-- Records provided follows --

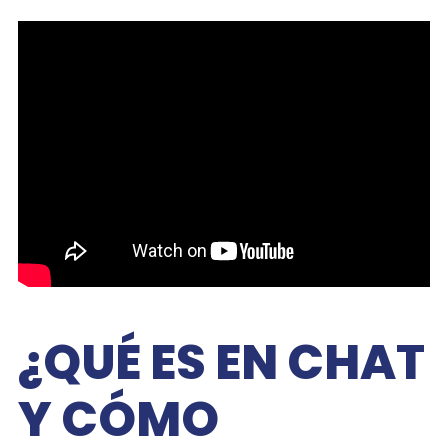
¿QUÉ ES EN CHAT
Y CÓMO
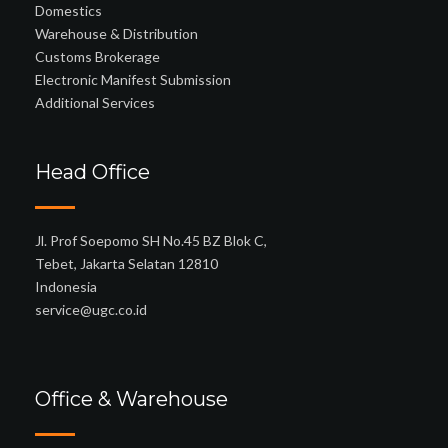
Domestics
Warehouse & Distribution
Customs Brokerage
Electronic Manifest Submission
Additional Services
Head Office
Jl. Prof Soepomo SH No.45 BZ Blok C,
Tebet, Jakarta Selatan 12810
Indonesia
service@ugc.co.id
Office & Warehouse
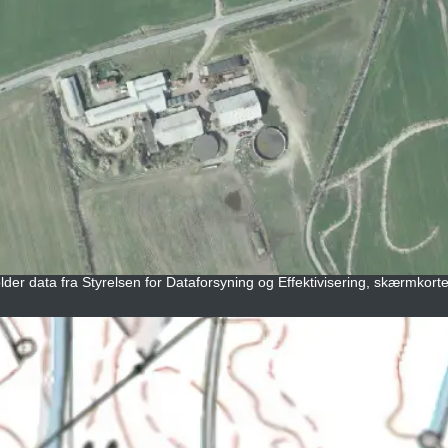
lder data fra Styrelsen for Dataforsyning og Effektivisering, skærmkorte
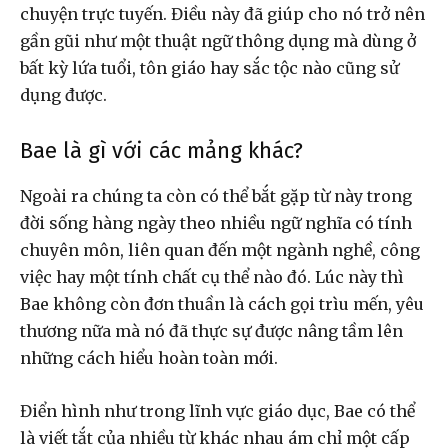
chuyện trực tuyến. Điều này đã giúp cho nó trở nên
gần gũi như một thuật ngữ thông dụng mà dùng ở
bất kỳ lứa tuổi, tôn giáo hay sắc tộc nào cũng sử
dụng được.
Bae là gì với các mảng khác?
Ngoài ra chúng ta còn có thể bắt gặp từ này trong
đời sống hàng ngày theo nhiều ngữ nghĩa có tính
chuyên môn, liên quan đến một ngành nghề, công
việc hay một tính chất cụ thể nào đó. Lúc này thì
Bae không còn đơn thuần là cách gọi trìu mến, yêu
thương nữa mà nó đã thực sự được nâng tầm lên
những cách hiểu hoàn toàn mới.
Điển hình như trong lĩnh vực giáo dục, Bae có thể
là viết tắt của nhiều từ khác nhau ám chỉ một cấp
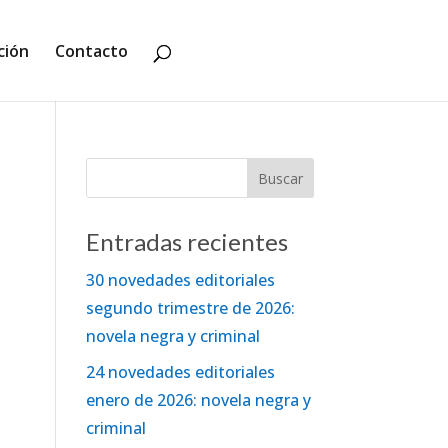
ción
Contacto
Entradas recientes
30 novedades editoriales
segundo trimestre de 2026:
novela negra y criminal
24 novedades editoriales
enero de 2026: novela negra y
criminal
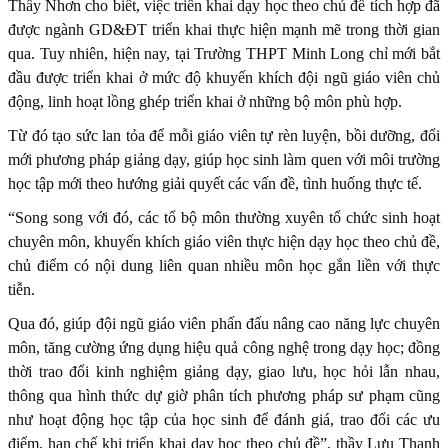
Thầy Nhơn cho biết, việc triển khai dạy học theo chủ đề tích hợp đã
được ngành GD&ĐT triển khai thực hiện mạnh mẽ trong thời gian
qua. Tuy nhiên, hiện nay, tại Trường THPT Minh Long chỉ mới bắt
đầu được triển khai ở mức độ khuyến khích đội ngũ giáo viên chủ
động, linh hoạt lồng ghép triển khai ở những bộ môn phù hợp.
Từ đó tạo sức lan tỏa để mỗi giáo viên tự rèn luyện, bồi dưỡng, đổi
mới phương pháp giảng dạy, giúp học sinh làm quen với môi trường
học tập mới theo hướng giải quyết các vấn đề, tình huống thực tế.
“Song song với đó, các tổ bộ môn thường xuyên tổ chức sinh hoạt
chuyên môn, khuyến khích giáo viên thực hiện dạy học theo chủ đề,
chủ điểm có nội dung liên quan nhiều môn học gắn liền với thực
tiễn.
Qua đó, giúp đội ngũ giáo viên phấn đấu nâng cao năng lực chuyên
môn, tăng cường ứng dụng hiệu quả công nghệ trong dạy học; đồng
thời trao đổi kinh nghiệm giảng dạy, giao lưu, học hỏi lẫn nhau,
thông qua hình thức dự giờ phân tích phương pháp sư phạm cũng
như hoạt động học tập của học sinh để đánh giá, trao đổi các ưu
điểm, hạn chế khi triển khai dạy học theo chủ đề”, thầy Lưu Thanh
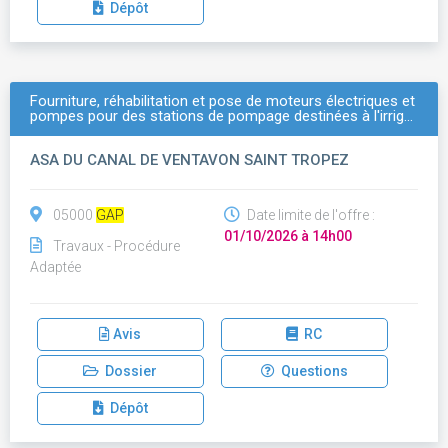
Dépôt
Fourniture, réhabilitation et pose de moteurs électriques et
pompes pour des stations de pompage destinées à l'irrig…
ASA DU CANAL DE VENTAVON SAINT TROPEZ
05000
GAP
Date limite de l'offre :
01/10/2026 à 14h00
Travaux - Procédure
Adaptée
Avis
RC
Dossier
Questions
Dépôt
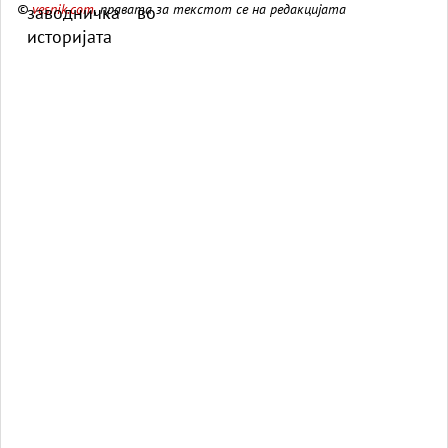
©
vesnik.com
, правата за текстот се на редакцијата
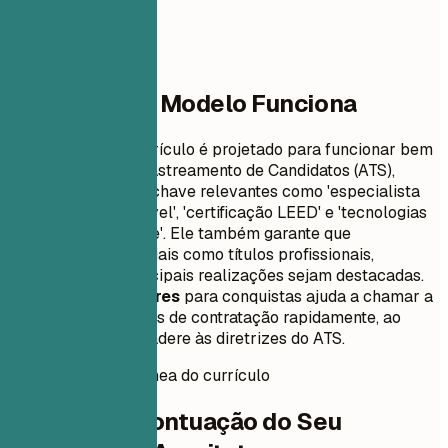
Por Que Este Modelo Funciona
Este formato de currículo é projetado para funcionar bem
com Sistemas de Rastreamento de Candidatos (ATS),
incluindo palavras-chave relevantes como 'especialista
em design sustentável', 'certificação LEED' e 'tecnologias
de construção verde'. Ele também garante que
informações essenciais como títulos profissionais,
certificações e principais realizações sejam destacadas.
O uso de marcadores
para conquistas ajuda a chamar a
atenção dos gerentes de contratação rapidamente, ao
mesmo tempo que adere às diretrizes do ATS.
Pontuação instantânea do currículo
Verifique a Pontuação do Seu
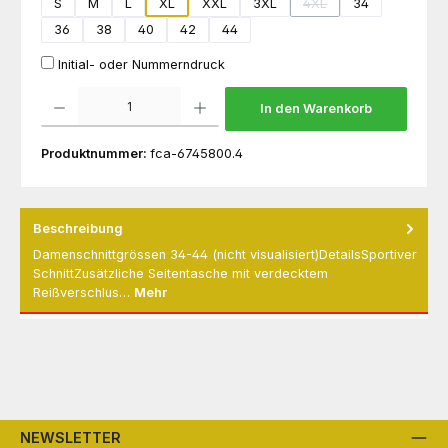
S
M
L
XL
XXL
3XL
4XL
34
(Diese Option ist zurzeit
36
38
40
42
44
Initial- oder Nummerndruck
Produkt Anzahl: Gib den gewünschten Wert ein oder benutze die Schaltflächen um die 
In den Warenkorb
Produktnummer:
fca-6745800.4
Beschreibung
Damenschnittgrössen 34-44 (nicht visualisiert)DetailsSportiver
SchnittZusätzliche Seitentasche mit verdecktem
Reißverschlus…
Mehr
NEWSLETTER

-- Records provided concluded --

--- Problem description ---
From the rows above, pull out each line that contains the string "hoạt" and copy those lines.

--- Output ---
động, linh hoạt lồng ghép triển khai ở những bộ môn phù hợp.
“Song song với đó, các tổ bộ môn thường xuyên tổ chức sinh hoạt
như hoạt động học tập của học sinh để đánh giá, trao đổi các ưu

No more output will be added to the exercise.